DIRECTIONS
From the records below, transcribe only the lines running from the one with "index pip: (50, 289)" through the one with "index pip: (207, 149)". Keep both of those end lines.

RECORD EXCERPTS
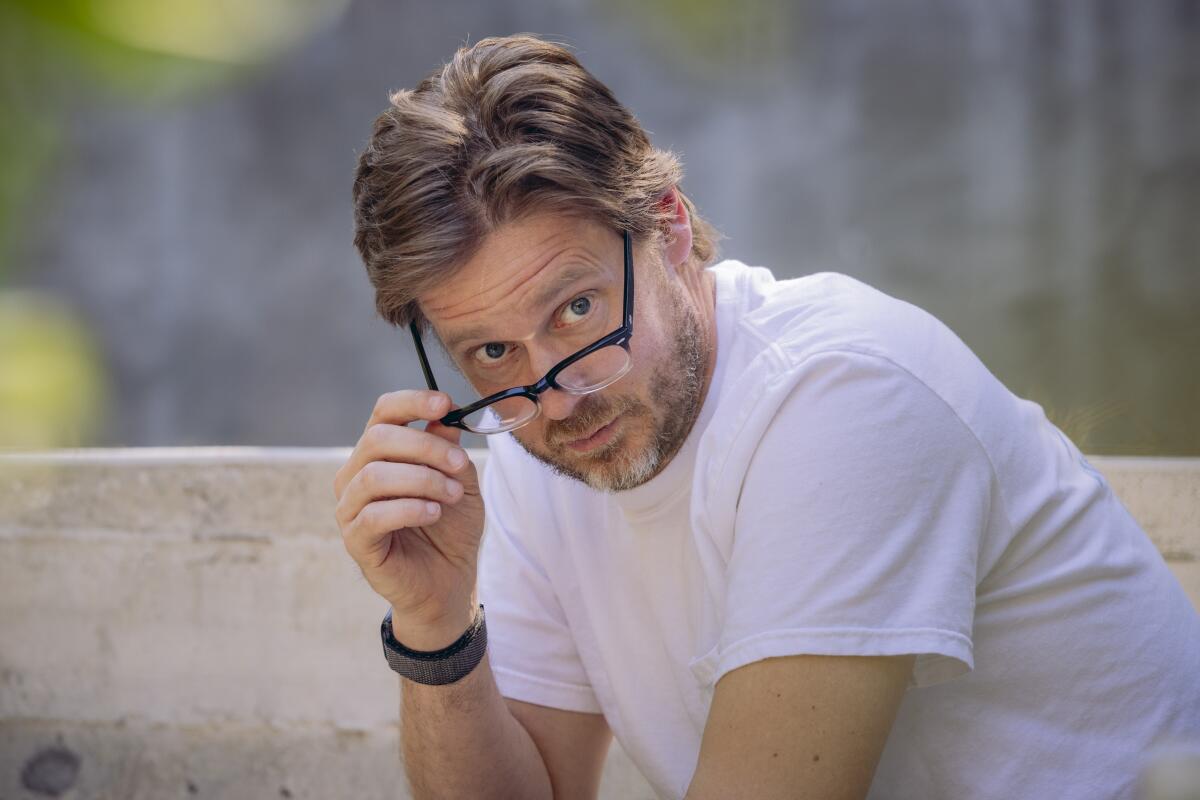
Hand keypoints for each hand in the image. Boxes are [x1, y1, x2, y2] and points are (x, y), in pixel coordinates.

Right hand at [333, 390, 483, 648]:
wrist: (448, 580)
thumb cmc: (450, 527)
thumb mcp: (460, 481)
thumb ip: (449, 449)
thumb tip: (444, 417)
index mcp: (380, 452)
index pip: (383, 412)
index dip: (411, 402)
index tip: (444, 404)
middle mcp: (356, 474)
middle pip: (378, 439)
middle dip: (425, 447)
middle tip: (458, 464)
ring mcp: (350, 507)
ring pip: (374, 475)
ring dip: (422, 480)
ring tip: (451, 495)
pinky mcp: (355, 540)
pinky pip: (374, 515)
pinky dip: (409, 508)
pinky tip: (434, 513)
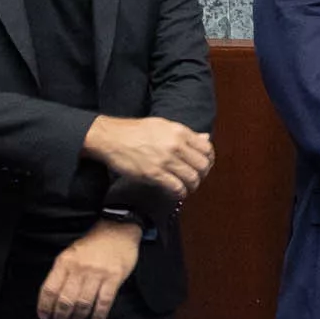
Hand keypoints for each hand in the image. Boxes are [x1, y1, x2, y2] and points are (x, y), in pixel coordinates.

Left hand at [35, 218, 141, 318]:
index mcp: (65, 262)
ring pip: (84, 302)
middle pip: (66, 299)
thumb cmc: (93, 244)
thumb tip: (53, 296)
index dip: (45, 306)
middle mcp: (79, 269)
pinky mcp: (114, 277)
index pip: (50, 289)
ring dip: (78, 317)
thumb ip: (61, 272)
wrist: (117, 230)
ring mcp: (97, 274)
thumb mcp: (70, 253)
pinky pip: (104, 301)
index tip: (44, 316)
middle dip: (61, 316)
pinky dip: (99, 314)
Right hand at [82, 116, 212, 197]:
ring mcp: (165, 160)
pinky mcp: (154, 173)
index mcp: (179, 132)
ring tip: (185, 186)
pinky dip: (180, 192)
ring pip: (192, 179)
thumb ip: (186, 134)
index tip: (203, 166)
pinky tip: (176, 191)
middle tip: (195, 178)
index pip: (207, 149)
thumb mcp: (163, 126)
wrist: (111, 138)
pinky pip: (177, 188)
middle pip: (202, 166)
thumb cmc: (135, 131)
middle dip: (201, 175)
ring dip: (191, 186)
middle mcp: (175, 145)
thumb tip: (205, 138)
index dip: (208, 161)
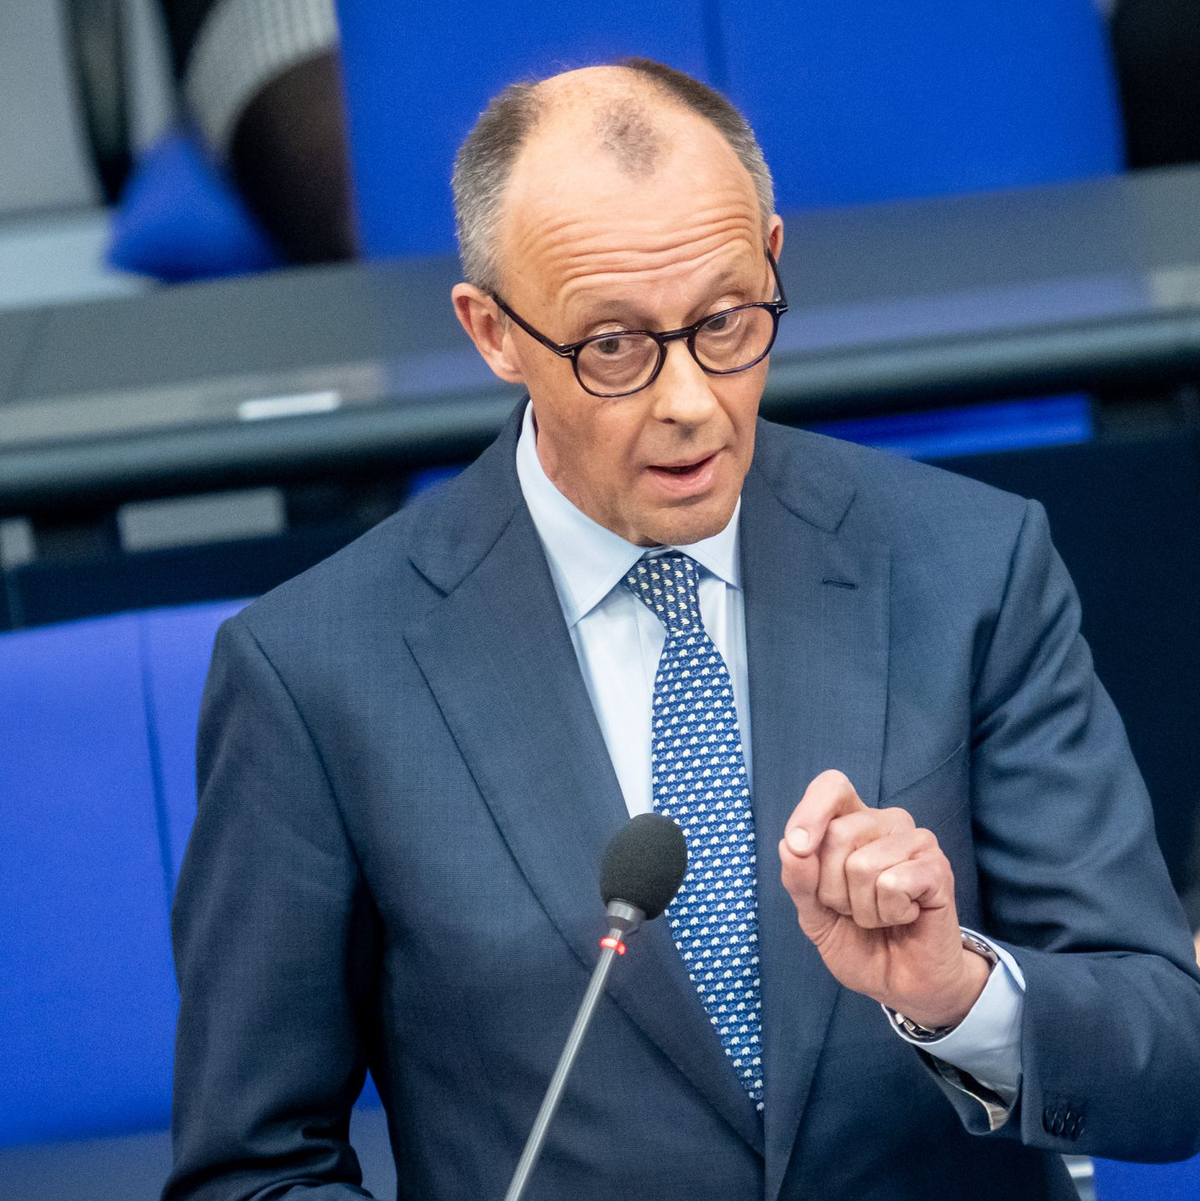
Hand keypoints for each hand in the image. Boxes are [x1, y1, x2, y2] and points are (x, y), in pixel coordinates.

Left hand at [778, 770, 990, 1028]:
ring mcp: (916, 842)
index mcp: (853, 822)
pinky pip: (893, 884)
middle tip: (853, 909)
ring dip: (862, 908)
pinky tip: (904, 917)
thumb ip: (799, 880)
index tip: (798, 847)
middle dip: (832, 888)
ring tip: (880, 916)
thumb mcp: (813, 914)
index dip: (810, 812)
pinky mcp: (937, 869)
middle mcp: (886, 823)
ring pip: (862, 864)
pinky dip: (888, 912)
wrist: (901, 983)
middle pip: (837, 834)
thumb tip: (790, 846)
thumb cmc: (858, 940)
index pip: (831, 786)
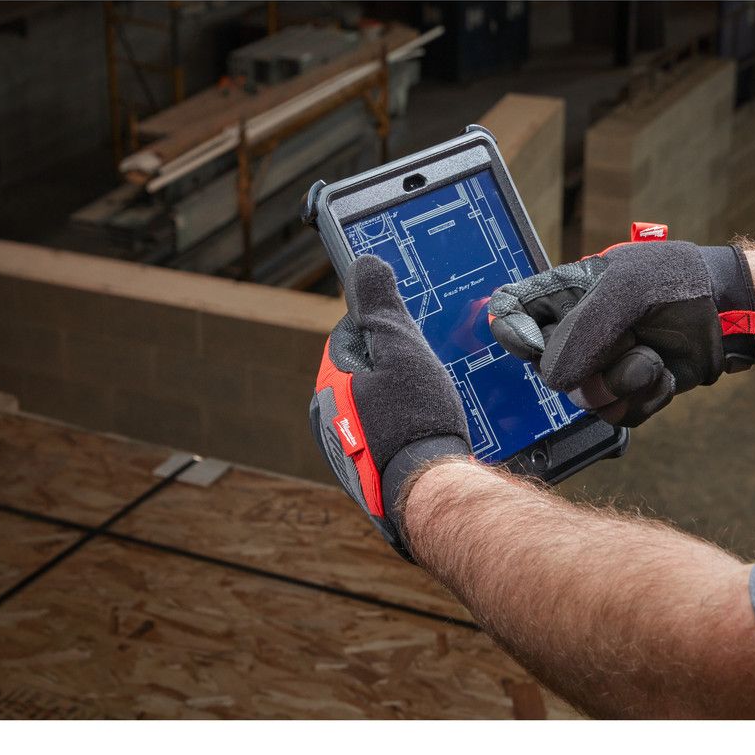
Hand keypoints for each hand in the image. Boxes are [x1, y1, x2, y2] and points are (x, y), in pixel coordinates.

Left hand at [309, 255, 470, 558]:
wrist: (426, 491)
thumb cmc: (415, 419)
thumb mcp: (402, 350)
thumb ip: (380, 308)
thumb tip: (363, 262)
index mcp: (328, 382)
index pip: (355, 336)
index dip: (389, 334)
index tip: (416, 343)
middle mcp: (324, 417)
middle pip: (365, 373)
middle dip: (394, 371)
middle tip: (427, 379)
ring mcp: (340, 450)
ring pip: (373, 406)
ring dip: (397, 402)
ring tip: (429, 409)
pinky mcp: (360, 474)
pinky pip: (379, 437)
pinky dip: (399, 431)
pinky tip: (422, 437)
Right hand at [488, 236, 754, 426]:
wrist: (728, 311)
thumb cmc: (676, 282)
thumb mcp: (626, 289)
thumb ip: (583, 329)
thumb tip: (553, 379)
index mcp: (560, 296)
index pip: (508, 313)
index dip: (510, 333)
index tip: (534, 345)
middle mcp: (571, 335)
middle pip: (547, 370)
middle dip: (592, 363)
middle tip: (626, 337)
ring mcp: (597, 368)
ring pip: (585, 400)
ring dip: (627, 381)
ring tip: (652, 354)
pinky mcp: (626, 394)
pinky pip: (618, 416)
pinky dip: (647, 396)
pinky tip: (664, 372)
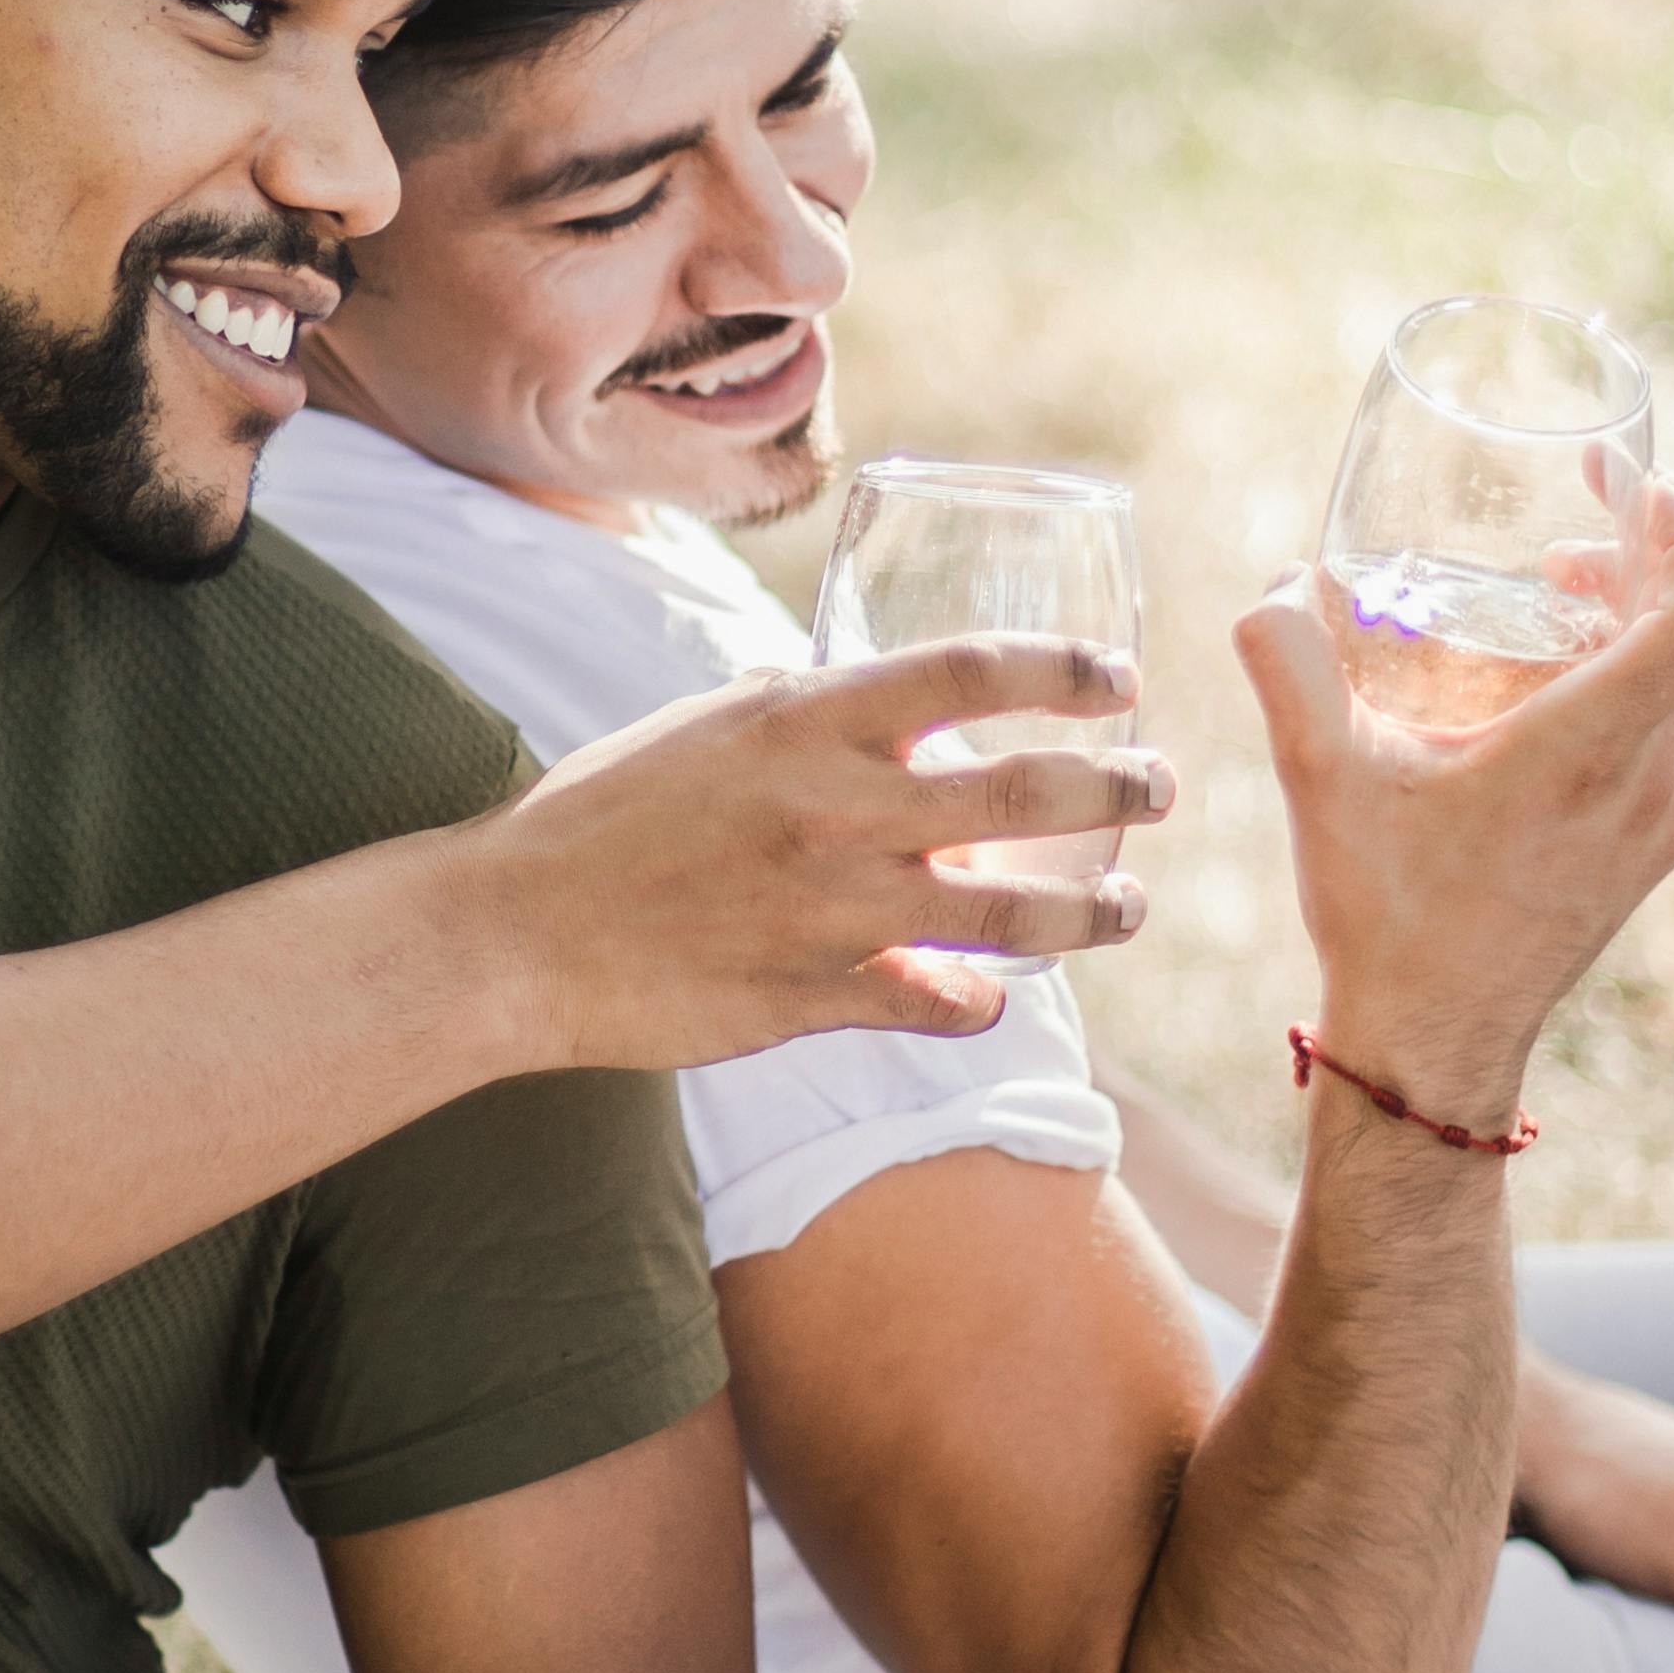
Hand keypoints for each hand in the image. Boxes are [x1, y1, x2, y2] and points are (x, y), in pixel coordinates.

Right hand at [497, 640, 1170, 1071]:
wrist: (512, 932)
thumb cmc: (601, 815)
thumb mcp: (707, 725)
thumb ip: (802, 717)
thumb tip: (879, 702)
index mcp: (805, 719)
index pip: (971, 671)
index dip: (1064, 671)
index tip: (1118, 680)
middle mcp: (833, 807)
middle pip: (1020, 793)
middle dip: (1114, 787)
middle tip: (1161, 786)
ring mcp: (830, 908)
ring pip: (1008, 915)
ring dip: (1088, 911)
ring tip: (1126, 905)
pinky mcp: (811, 996)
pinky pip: (936, 1001)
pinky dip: (978, 999)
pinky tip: (993, 996)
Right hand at [1233, 481, 1673, 1117]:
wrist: (1433, 1040)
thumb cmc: (1385, 913)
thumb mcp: (1320, 779)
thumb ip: (1289, 666)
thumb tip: (1276, 586)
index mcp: (1586, 752)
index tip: (1627, 482)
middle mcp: (1650, 783)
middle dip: (1653, 558)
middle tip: (1565, 539)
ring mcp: (1665, 821)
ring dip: (1656, 618)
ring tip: (1565, 597)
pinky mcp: (1657, 849)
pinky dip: (1659, 677)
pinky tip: (1579, 681)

TASK ANSWER
index pip: (50, 289)
ring dip: (78, 317)
thumb ip: (61, 272)
wrist: (117, 230)
ring mcp: (97, 274)
thumb mcp: (70, 253)
pinky pip: (104, 301)
index tip: (44, 316)
middle dip: (61, 316)
pinky dip: (99, 314)
Right hand at [82, 116, 212, 197]:
ring mcp: (165, 160)
pinky mcp: (154, 173)
index mcp: (179, 132)
ring tip: (185, 186)
pinky dip: (180, 192)
ring pip: (192, 179)
thumb ip: (186, 134)
index tip: (203, 166)
pinky tip: (176, 191)
middle tip: (195, 178)
index pip: (207, 149)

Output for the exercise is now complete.